Par Serge Mavungu
Lancée lundi 24 août 2026 au Musée national de la République démocratique du Congo, l’exposition « Architecture du corps » se poursuit jusqu’à ce mercredi 26 août. Cette initiative consacrée à la mode et au patrimoine congolais est portée par la styliste-modéliste et designer textile Lydie Okosa Bobunda.
L’exposition associe créations vestimentaires et photographie autour d’une réflexion sur le corps, le vêtement et l’identité culturelle. Elle a été officiellement lancée lors d’un vernissage conduit par l’artiste comédien Rock Bodo, maître de cérémonie.
Formée en modélisme à l’Institut supérieur des arts et métiers et en animation culturelle à l’Institut national des arts, Lydie Okosa inscrit son travail dans une démarche de recherche, de création et de valorisation du patrimoine congolais.
À travers « Architecture du corps », la créatrice entend notamment mettre en lumière la création textile, la recherche culturelle et la question de l’identité nationale. Pour elle, le vêtement ne doit pas être considéré uniquement comme un produit destiné à la consommation. Il constitue également un moyen d’expression, de transmission culturelle et un marqueur du patrimoine.
Sa démarche privilégie notamment l’utilisation de matières éco-sourcées et s’appuie sur une recherche esthétique où formes, coupes, volumes, matières et teintures se rencontrent. La créatrice considère ainsi la mode comme une passion à travers laquelle elle exprime sa conception du beau et raconte des histoires inspirées de la culture congolaise.
Elle invite également le public à dépasser le simple regard porté sur les vêtements et les défilés de mode pour s’intéresser au processus artistique, culturel et technique qui se trouve derrière chaque création.
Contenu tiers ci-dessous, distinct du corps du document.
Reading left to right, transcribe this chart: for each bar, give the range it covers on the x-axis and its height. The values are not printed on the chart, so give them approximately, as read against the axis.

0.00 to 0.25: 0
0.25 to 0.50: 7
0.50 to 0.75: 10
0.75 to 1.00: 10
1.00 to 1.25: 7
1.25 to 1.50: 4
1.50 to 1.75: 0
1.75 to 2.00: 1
Deux références culturelles majeures ont particulièrement nourri son inspiration : la beauté de la femme Mangbetu et le graphisme Kuba. Pour Lydie Okosa, la notion de beauté est intimement liée à l’histoire, à la culture et au regard qu’une société porte sur elle-même.
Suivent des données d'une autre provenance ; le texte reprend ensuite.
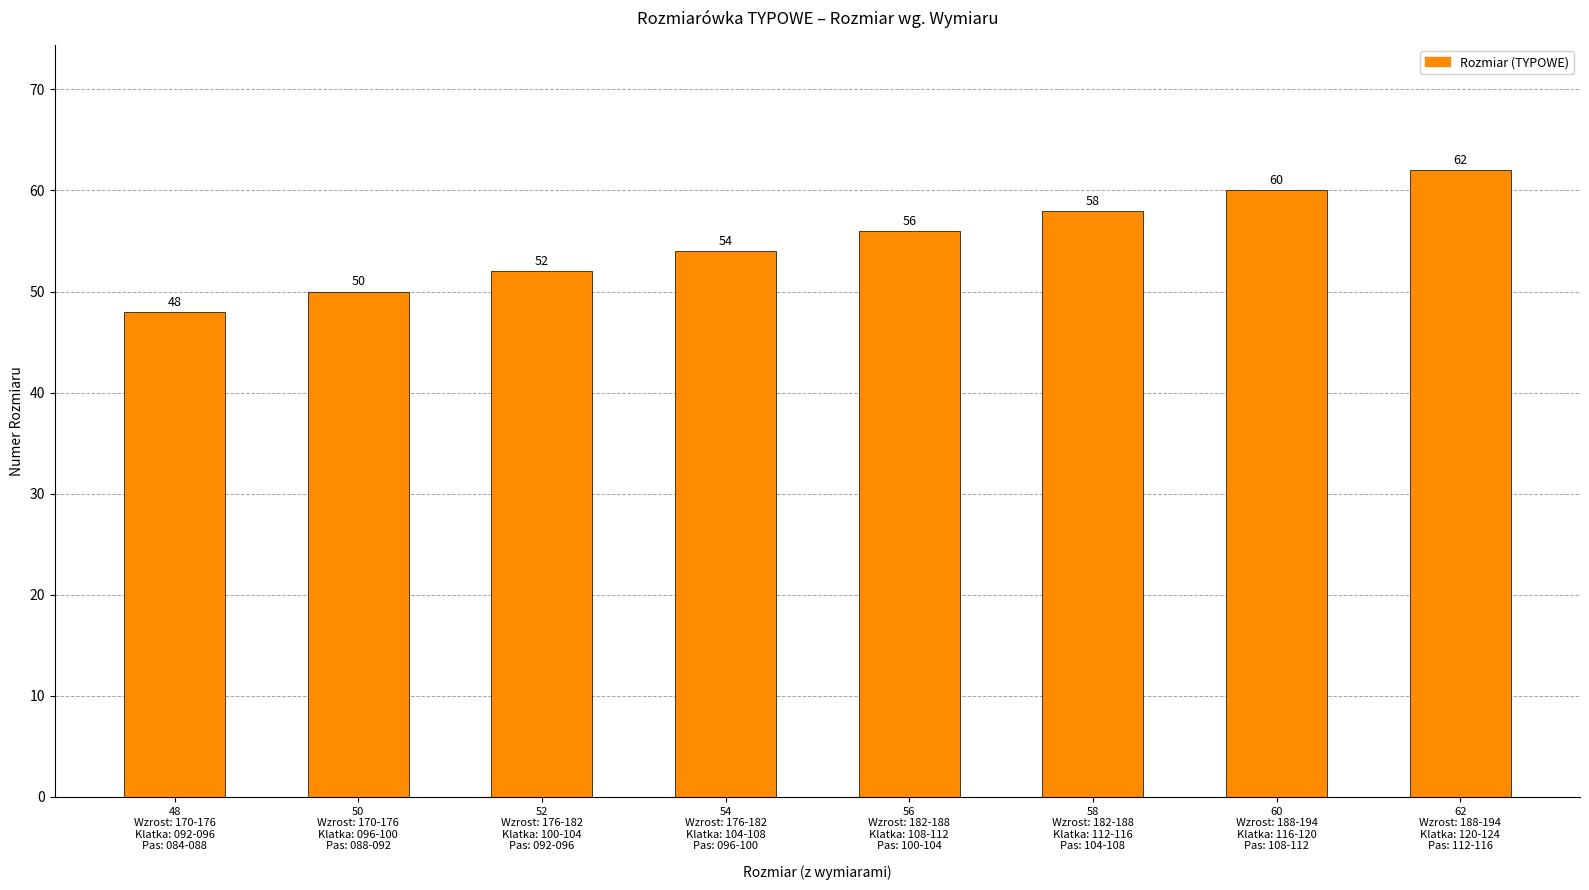

Does the chart contain stacked bars?

No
Cette approche a également été développée lors de l’intervention du professeur Joseph Ibongo, historien de l’art et archéologue de l’Université de Louvain. Celui-ci a notamment abordé l’archéologie du modèle et l’anthropologie du vêtement, apportant ainsi une dimension académique à l’exposition.
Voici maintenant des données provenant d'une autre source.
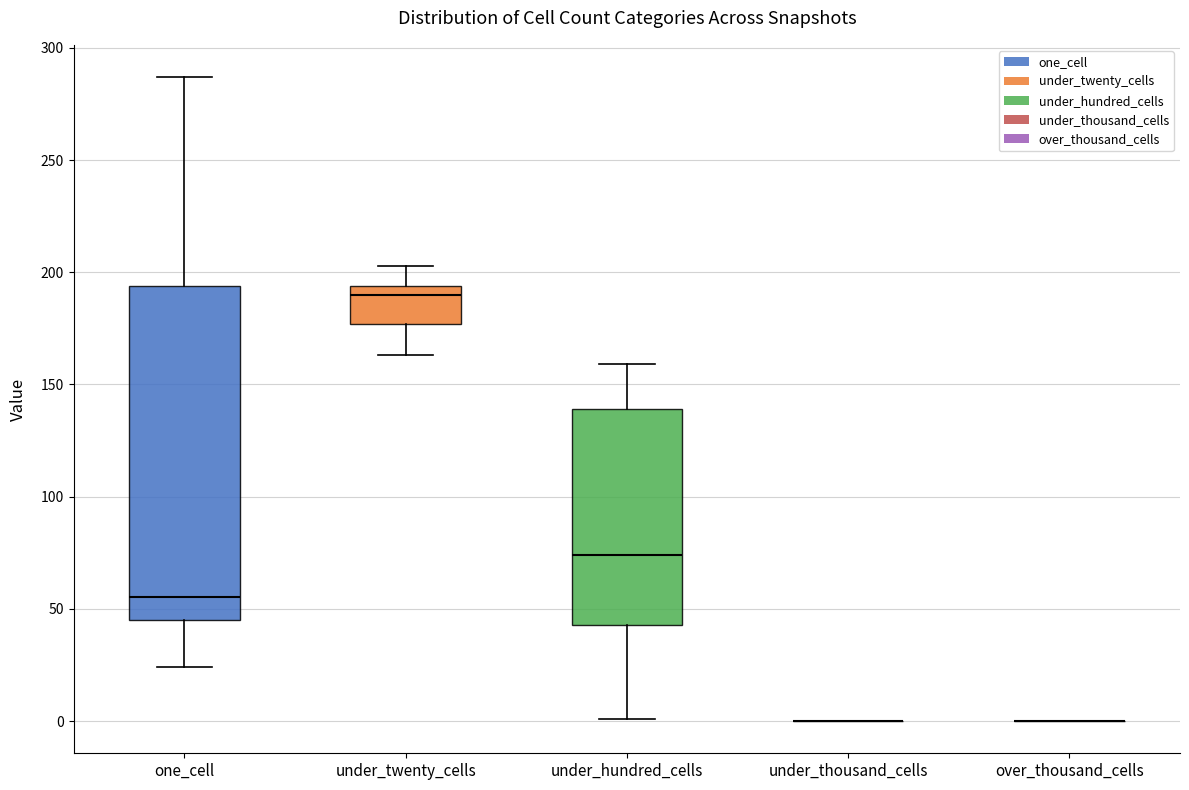

Which box is the tallest, from its lower edge to its upper edge?

one_cell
Selon lui, la mode contemporaine ne se limite plus à protéger le corps ou à afficher un statut social. Elle participe également à l’affirmation de soi, à l’expression de la personnalité et à la construction de l’image corporelle.
Le professeur Ibongo a par ailleurs salué le dialogue entre tradition et modernité établi dans le travail de Lydie Okosa. Il estime que l’histoire, la culture africaine et l’anthropologie du vêtement constituent des ressources importantes pour renouveler la création contemporaine.
Prenant la parole au nom de la direction du Musée national, Armel a salué cette initiative qui, selon lui, rejoint pleinement la vocation de l’institution : préserver le patrimoine tout en accompagnant la création artistique contemporaine.
Il a également rappelé le rôle du musée comme espace de rencontre, d’échange et de valorisation des expressions artistiques et culturelles, tout en encourageant la jeune créatrice dans sa démarche visant à révéler davantage le potentiel culturel congolais à travers la mode et la création textile.
Au-delà de son caractère artistique, « Architecture du corps » se présente ainsi comme une démarche de valorisation culturelle et de rayonnement du savoir-faire congolais. L’exposition reste accessible au public jusqu’au 26 août 2026.
Selon Lydie Okosa, cette initiative devrait prochainement prendre une dimension internationale avec un déplacement prévu en France, notamment dans les départements du Val-d’Oise et des Yvelines.